Une « clé de voûte » du lit des rivières
En France, les naïades représentent onze espèces distinctes qui s’établissent dans la majorité des cours d’eau de plaine et de piémont. Elles peuvent vivre plusieurs dizaines, voire centaines d’années et passent le plus clair de leur temps tapies dans les sédiments à filtrer l’eau pour se nourrir. Certaines font la taille d’une amande, alors que d’autres tiennent difficilement dans la main et peuvent peser jusqu’à 1 kilo.
La naïade a un cycle de vie complexe. En effet, elle a obligatoirement besoin de l’aide d’un poisson hôte pour disperser ses œufs qui se fixeront quelques jours sur les branchies et les nageoires avant que ceux-ci ne s’en détachent et s’enfouissent dans le sédiment de la rivière pour y passer les premiers mois de leur vie juvénile. Ils remonteront enfin à la « surface » du lit de la rivière à l’âge adulte.
Davantage de moules, ce sont moins de polluants et plus de lumière
Une fois adulte, un individu est capable d’épurer plusieurs dizaines de litres d’eau par jour. En captant les matières en suspension dans le courant (issues principalement du lessivage des parcelles d’agriculture intensive en l’absence de haies), les naïades clarifient l’eau et permettent ainsi à la lumière de pénétrer plus en profondeur.
En augmentant la luminosité ainsi qu’en captant les nutriments dans l’eau et en les fixant dans le sol sous forme de fèces solides, les naïades boostent la croissance des végétaux aquatiques comme les nénuphars, renoncules ou potamots. Ces herbiers qui sont à la base de la chaine alimentaire dispenseront à leur tour oxygène, abri et nourriture pour toute la faune aquatique. Pour faire simple, plus de moules, moins de polluants et plus de lumière, donc plus de vie dans nos rivières.
Les naïades et les humains, une histoire séculaire
Bien que les naïades se fassent de plus en plus rares, des textes historiques décrivaient encore, il y a un seulement un siècle, de véritables pavages de moules, parfois superposées en plusieurs couches au fond des cours d’eau métropolitains.
Il était alors parfaitement banal de croiser ces bivalves au bord de l’eau et de nombreux métiers d’art étaient associés à leur exploitation. La nacre des coquilles était très prisée pour faire des boutons de chemise et les perles que l’on trouvait parfois faisaient la renommée des puissants. Il est d’ailleurs rapporté que Marie de Médicis commanda pour le baptême de son fils une robe ornée de 32 000 perles fluviatiles.
La capacité d’épuration de telles populations de bivalves et les bénéfices écologiques qui en découlaient laissent aujourd’hui rêveur.
Une extinction dans l’indifférence collective faute de mignonnerie ?
Moins séduisantes au premier coup d’œil que l’écureuil roux ou le rollier d’Europe, ces bestioles enfouies dans la vase retiennent peu l’attention et disparaissent aujourd’hui dans l’ignorance collective. Malgré leur importance écologique, elles subissent comme le ver de terre, si essentiel à la vie des sols, l’indifférence éprouvée pour le peu ragoûtant, l’invisible, le prétendu insignifiant…

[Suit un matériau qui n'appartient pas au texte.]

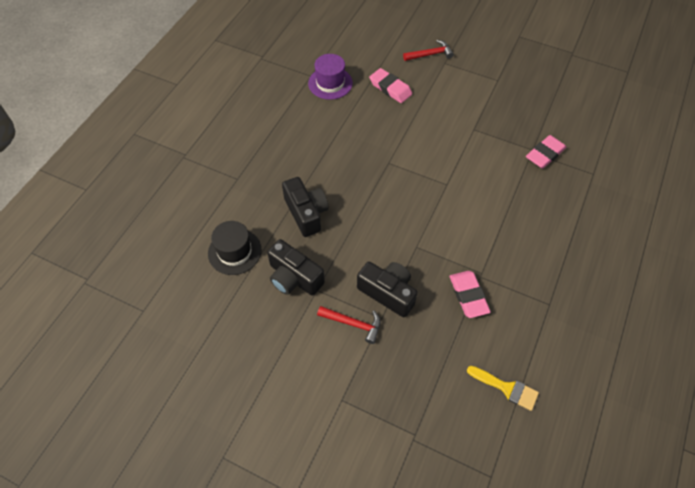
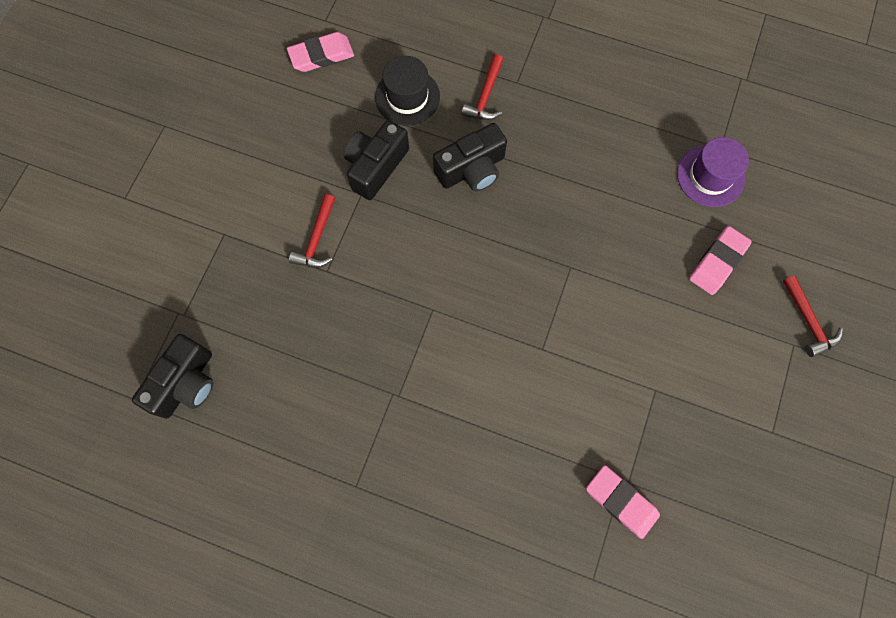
camera: 85 degrees right, 15 degrees up
black camera [357,262,418,317] -> black camera moved to [132,334,214,419]
pink eraser [449,271,491,318] -> pink eraser moved to [287,32,354,72]
yellow brush [467,366,539,411] -> none
none -> red hammer [461,54,504,120]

Par manque d’intérêt, et donc par manque de connaissance, nous comprenons encore trop mal ces organismes, et la mobilisation de la société est trop faible pour être en mesure d’inverser efficacement la tendance de leur déclin.
Pourtant, de par leur mode de vie sobre et immobile, de par l’impériale nécessité de coopération avec les autres espèces qui partagent son environnement et de par les moult bienfaits qu’elle leur rend en retour, la vie de la naïade peut être une source d’inspiration infinie. Il est encore temps de restaurer le blason de la moule d’eau douce et de faire de ce mystérieux animal l’icône du soft power en faveur de la préservation des eaux libres et sauvages.